TEXTO ANALIZADO =>
□ □ □ □ □ □ □

Mi libro enterrado, una despedida literaria 

Mi libro enterrado, una despedida literaria 
17 junio, 2020 por Gilda

Por Manuel Allasino para La tinta

Mi libro enterrado es una novela del escritor Mauro Libertella, publicada en el año 2010. En el libro Libertella enfrenta a la figura de su padre Héctor, un escritor de culto y dueño de un canon alternativo en la literatura argentina (El paseo internacional del perverso, El árbol de Saussure o La arquitectura del fantasma). Y lo hace con un relato autobiográfico que tiene una gran sensibilidad. 

Ambientada en la Buenos Aires de fin de siglo, se la puede leer, sin embargo, como una novela sobre cualquier padre en cualquier ciudad del mundo, dentro de la gran tradición de la literatura de duelo. Es al mismo tiempo un homenaje, una despedida, una canción desesperada y un texto que relata el ingreso a la literatura: un libro sobre cómo se escribe un primer libro. 

Con una precisión perfecta y emotiva, Mauro Libertella, entrega una novela conmovedora. 

libertella-libro-enterrado-padre-hijo-2“Mi padre murió hace cuatro años, un mediodía de octubre, en su departamento de dos ambientes en el que ahora vivo yo. Me acuerdo de ese momento con especial nitidez, porque unos segundos antes de que dejara de respirar supe que a la cuenta regresiva le había llegado, literalmente, su último suspiro.  Fue un instante al mismo tiempo suave y dramático: yo arrodillado en el piso, él acostado en su cama, inconsciente hacía horas.  Con mi tío y mi hermana le dábamos de tomar un líquido medicinal, hecho para suplir las proteínas de lo que hacía días ya no podía comer. La escena era terrible, porque el deterioro físico se imponía con toda su visibilidad; estaba muy flaco, postrado, y tenía la mirada perdida. Y sin embargo, lo recuerdo todo con levedad y ternura, sin estridencias. Tomaba tragos cortos de un vaso de vidrio que nosotros inclinábamos en su boca: era un autómata en su último gesto de supervivencia. Tomá un poco más, tomá un poco más, le pedíamos nosotros, obstinados, repitiéndolo como una plegaria. El último trago le cortó al fin la respiración, que ya era un hilo tenue y frágil. Así lo vi morir, con la cabeza apoyada en la almohada y los ojos cerrados. Supongo que fue una linda forma de morir, entre sus libros y en su propia casa, donde en sus últimos años ya había estado muriéndose de a poco”.

En octubre de 2006 muere Héctor Libertella, escritor de culto de la literatura argentina, y padre de Mauro. Cuatro años después, su hijo escribe Mi libro enterrado, su primera novela, en la que recuerda los últimos días de su padre y también los momentos fundamentales de la relación entre los dos. 

Mauro por un lado acepta la herencia de su padre, la literatura, pero a su vez, tiene que rechazarla para tener su propia voz, y alejarse de lo que podría ser otro mandato: escribir y enfermarse.

□ □ □ □ □ □ □

MATERIAL PRESENTADO =>

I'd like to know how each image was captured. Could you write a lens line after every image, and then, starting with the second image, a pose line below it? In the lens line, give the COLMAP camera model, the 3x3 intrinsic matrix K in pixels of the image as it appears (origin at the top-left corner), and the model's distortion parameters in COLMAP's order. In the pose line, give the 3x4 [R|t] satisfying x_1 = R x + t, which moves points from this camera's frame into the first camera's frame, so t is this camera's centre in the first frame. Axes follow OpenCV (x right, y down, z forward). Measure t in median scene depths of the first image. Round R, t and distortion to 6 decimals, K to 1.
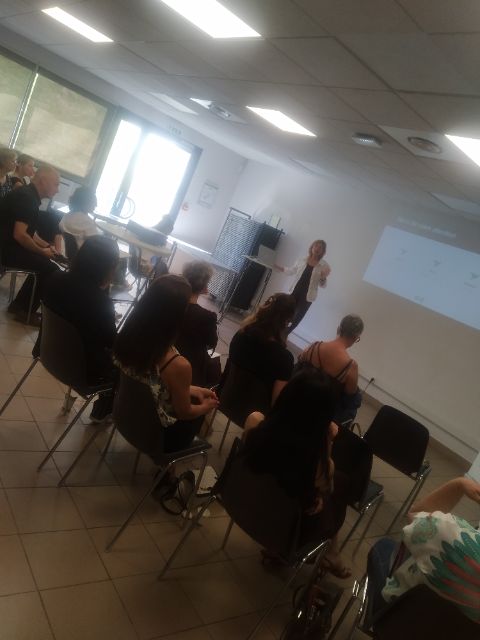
lens RADIAL K [[506.8, 0, 240.0], [0, 506.8, 320.0], [0, 0, 1]] dist [0.078975, -0.118233]
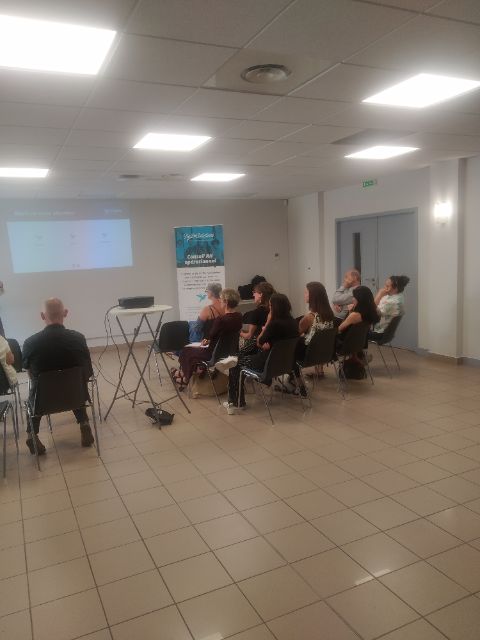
lens RADIAL K [[501.7, 0, 237.0], [0, 501.7, 321.5], [0, 0, 1]] dist [0.075649, -0.112676]
pose [[0.170327, -0.513741, 0.840868, -0.746809], [0.319848, 0.835957, 0.445952, -0.369702], [-0.932033, 0.192992, 0.306705, 0.243007]]
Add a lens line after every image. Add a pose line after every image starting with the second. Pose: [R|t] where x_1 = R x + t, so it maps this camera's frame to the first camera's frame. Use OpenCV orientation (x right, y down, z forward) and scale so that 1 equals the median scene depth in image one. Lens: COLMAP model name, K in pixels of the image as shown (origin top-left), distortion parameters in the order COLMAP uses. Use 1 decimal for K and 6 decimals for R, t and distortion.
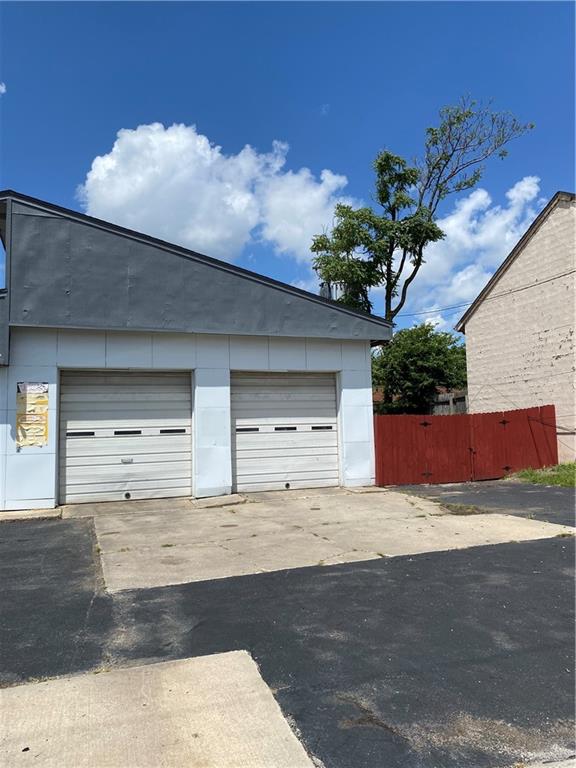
lens RADIAL K [[584.2, 0, 294.1], [0, 584.2, 378.1], [0, 0, 1]] dist [0.025827, -0.033400]
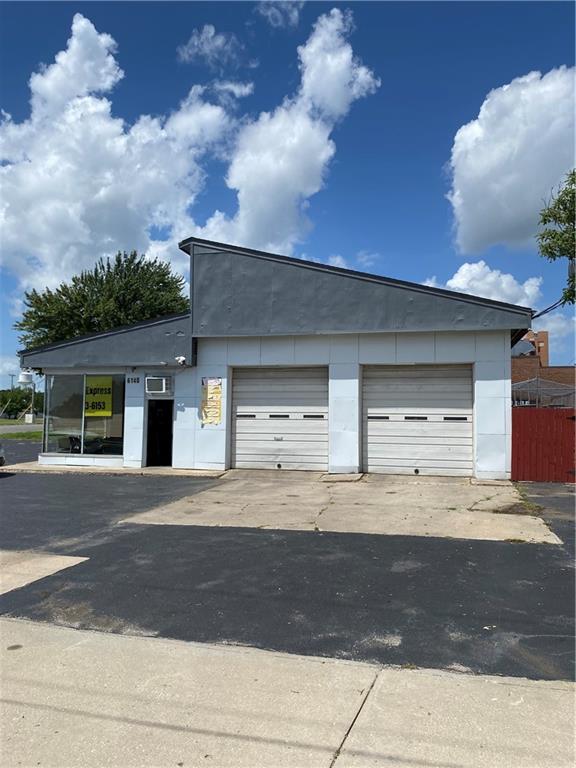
lens RADIAL K [[582.1, 0, 288.0], [0, 582.1, 384.0], [0, 0, 1]] dist [0.109709, -0.125528]
pose [[0.818923, 0.005811, -0.573873, 0.445973], [0.022666, 0.998841, 0.042458, -0.028857], [0.573455, -0.047777, 0.817843, -0.007739]]
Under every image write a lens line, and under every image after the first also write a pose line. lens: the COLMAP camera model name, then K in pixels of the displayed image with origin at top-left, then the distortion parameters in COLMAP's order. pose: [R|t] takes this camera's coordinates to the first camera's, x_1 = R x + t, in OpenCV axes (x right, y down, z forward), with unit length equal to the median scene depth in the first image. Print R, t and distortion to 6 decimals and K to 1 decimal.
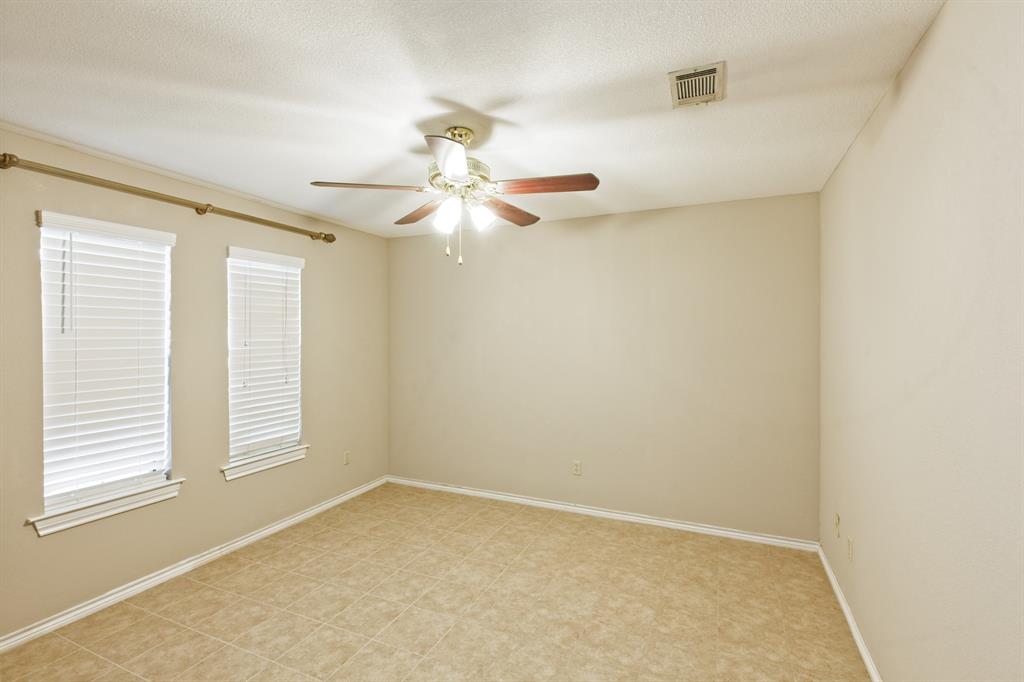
lens RADIAL K [[461.0, 0, 513.2], [0, 461.0, 340.1], [0, 0, 1]] dist [0.000572, -0.000682]
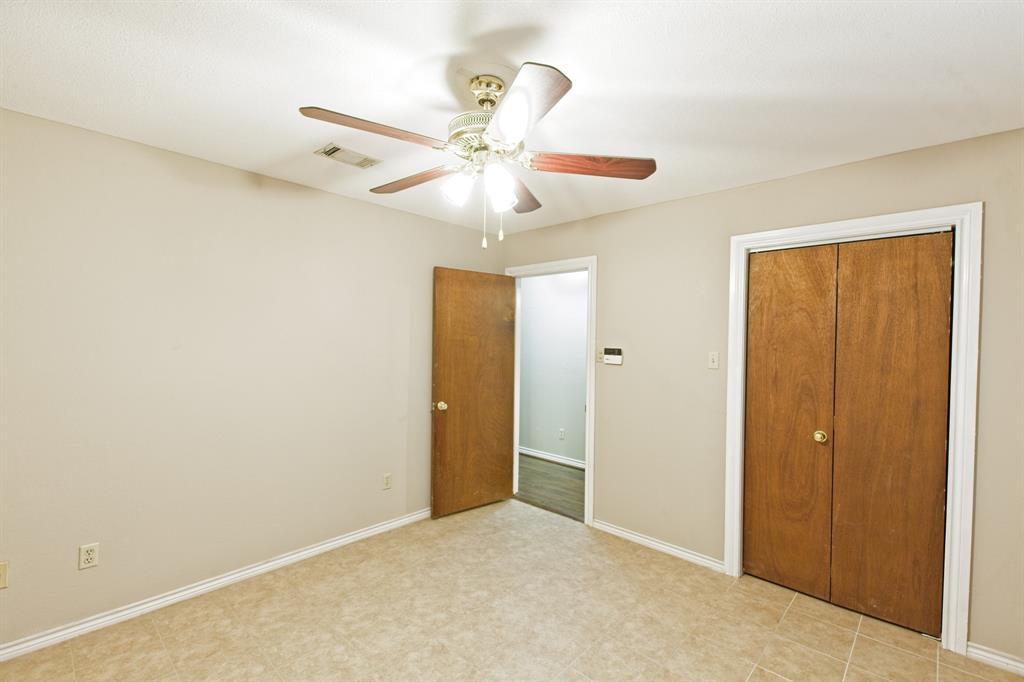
lens RADIAL K [[455.4, 0, 509.3], [0, 455.4, 344.8], [0, 0, 1]] dist [0.016332, -0.008743]
pose [[-0.941776, -0.018783, 0.335716, -0.301367], [-0.012913, 0.999722, 0.019711, -0.008657], [-0.335994, 0.014228, -0.941757, 1.229530]]
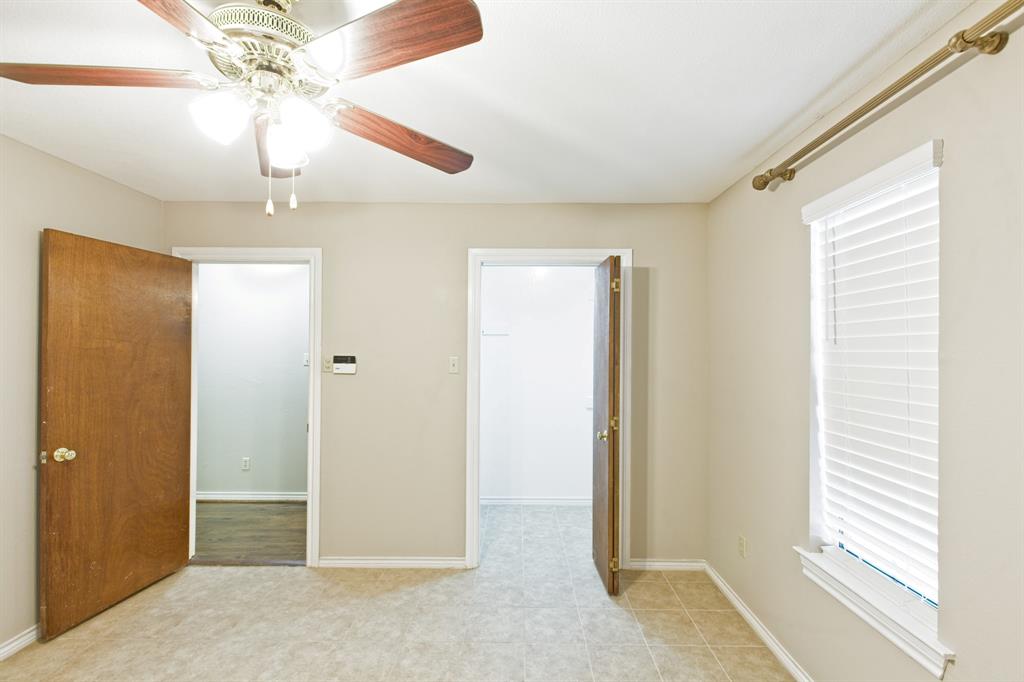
lens RADIAL K [[455.4, 0, 523.0], [0, 455.4, 345.1], [0, 0, 1]] dist [0.016332, -0.008743]
pose [[-0.915888, -0.009007, -0.401333, -0.126372], [-0.009635, 0.999953, -0.000455, -0.007879], [0.401319, 0.003450, -0.915932, 1.151821]]
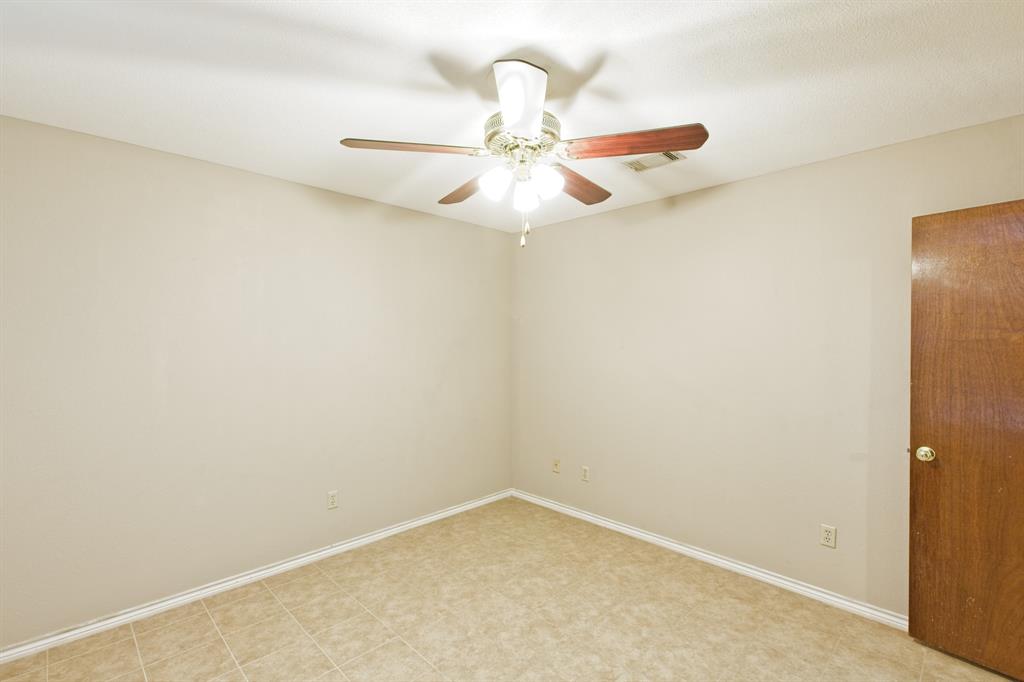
lens RADIAL K [[455.4, 0, 508.3], [0, 455.4, 345.3], [0, 0, 1]] dist [0.016332, -0.008743]
pose [[0.375827, -0.015113, 0.926567, -0.611507], [0.009993, 0.999875, 0.012255, -0.003241], [-0.926636, 0.004654, 0.375931, 0.509429]]
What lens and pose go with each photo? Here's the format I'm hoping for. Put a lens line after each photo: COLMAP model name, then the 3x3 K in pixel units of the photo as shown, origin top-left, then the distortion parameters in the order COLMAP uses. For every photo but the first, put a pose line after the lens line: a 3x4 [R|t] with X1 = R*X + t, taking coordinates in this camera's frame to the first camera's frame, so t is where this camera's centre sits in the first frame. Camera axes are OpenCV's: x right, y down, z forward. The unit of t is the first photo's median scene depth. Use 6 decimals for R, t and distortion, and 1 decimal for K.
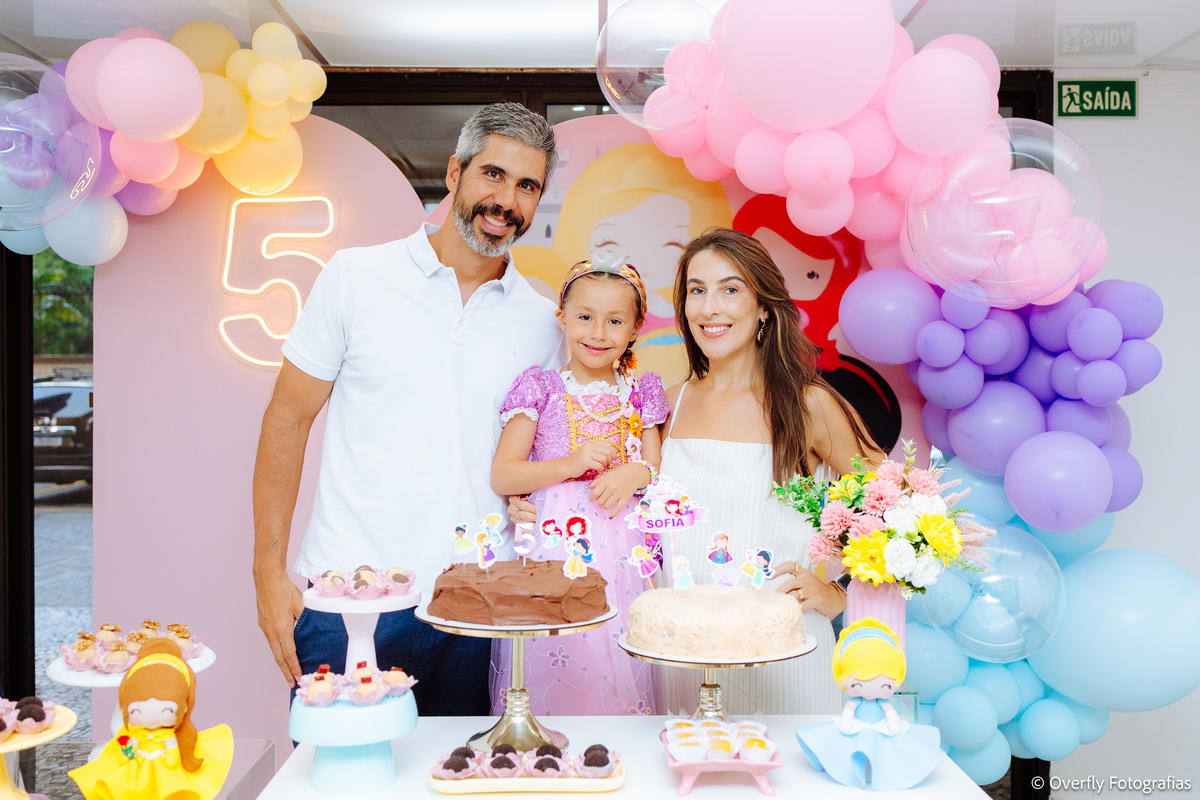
lens RADIAL K [[1215.3, 0, 600.0], [0, 1215.3, 400.0], [0, 0, 1]] dist [0.017776, 0.007513]
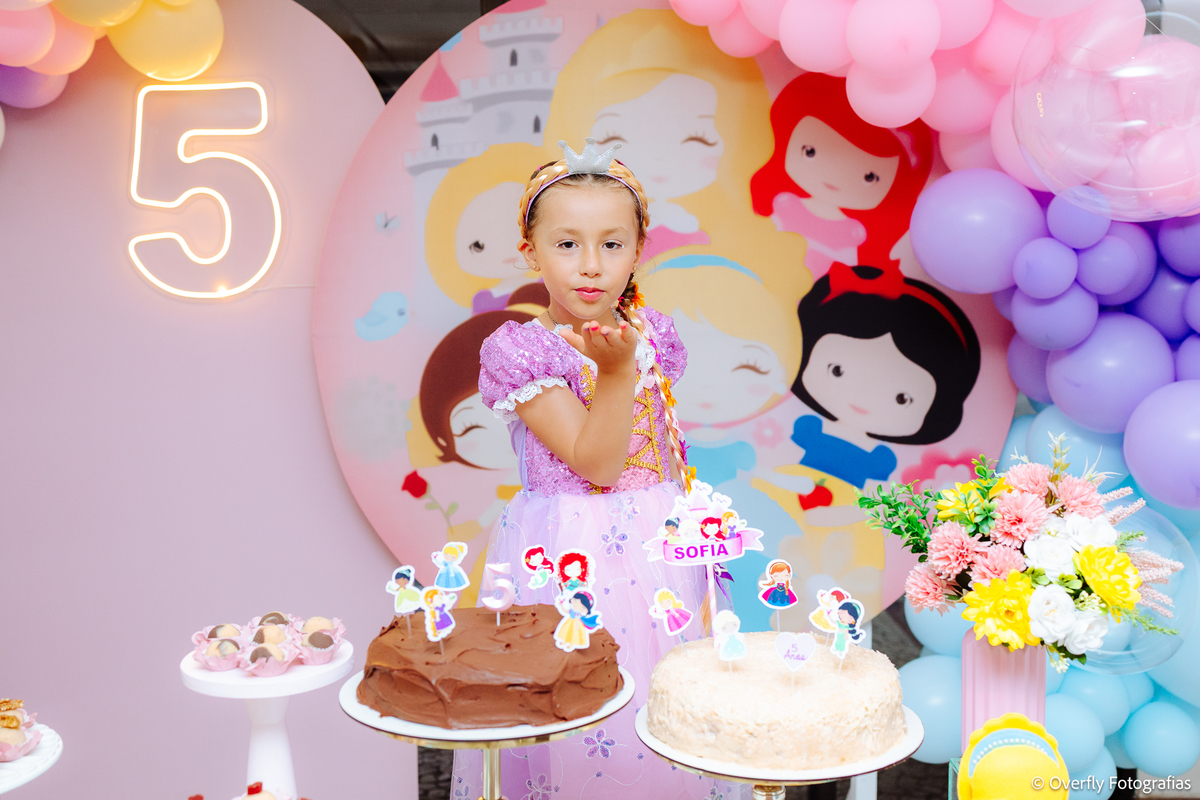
lens RADIAL K [[1134.0, 0, 604.3], [0, 1134.0, 363.7], [0, 0, 1]] dist [0.018323, 0.004657]
pose [[0.999948, -0.010186, 0.000594, -0.001226], [0.010111, 0.997012, 0.076584, -0.057872], [-0.001372, -0.076574, 0.997063, 0.366046]]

□ □ □ □ □ □ □

TAREAS A REALIZAR =>
1. Responda brevemente estas preguntas sobre la reseña de Mi libro enterrado:
(a) ¿En qué año se publicó la novela?
(b) ¿En qué ciudad y época está ambientada?
(c) ¿En qué mes y año murió Héctor Libertella?
2. Extraiga de la reseña de Mi libro enterrado el fragmento que va desde "Por Manuel Allasino" hasta "una gran sensibilidad.", ambos incluidos.
3. Convierta en una lista breve el párrafo de la reseña de Mi libro enterrado que empieza con "En octubre de 2006 muere", conservando sus datos principales.

RESPUESTAS NUMERADAS =>
1.
(a) En 2010.
(b) En la Buenos Aires de fin de siglo.
(c) En octubre de 2006.

2.
Por Manuel Allasino para La tinta

Mi libro enterrado es una novela del escritor Mauro Libertella, publicada en el año 2010. En el libro Libertella enfrenta a la figura de su padre Héctor, un escritor de culto y dueño de un canon alternativo en la literatura argentina (El paseo internacional del perverso, El árbol de Saussure o La arquitectura del fantasma). Y lo hace con un relato autobiográfico que tiene una gran sensibilidad.

3.
- En octubre de 2006 muere Héctor Libertella, escritor de culto de la literatura argentina y padre de Mauro.
- Cuatro años después, Mauro escribe Mi libro enterrado, su primera novela.
- En ella recuerda los últimos días de su padre y los momentos fundamentales de la relación entre ambos.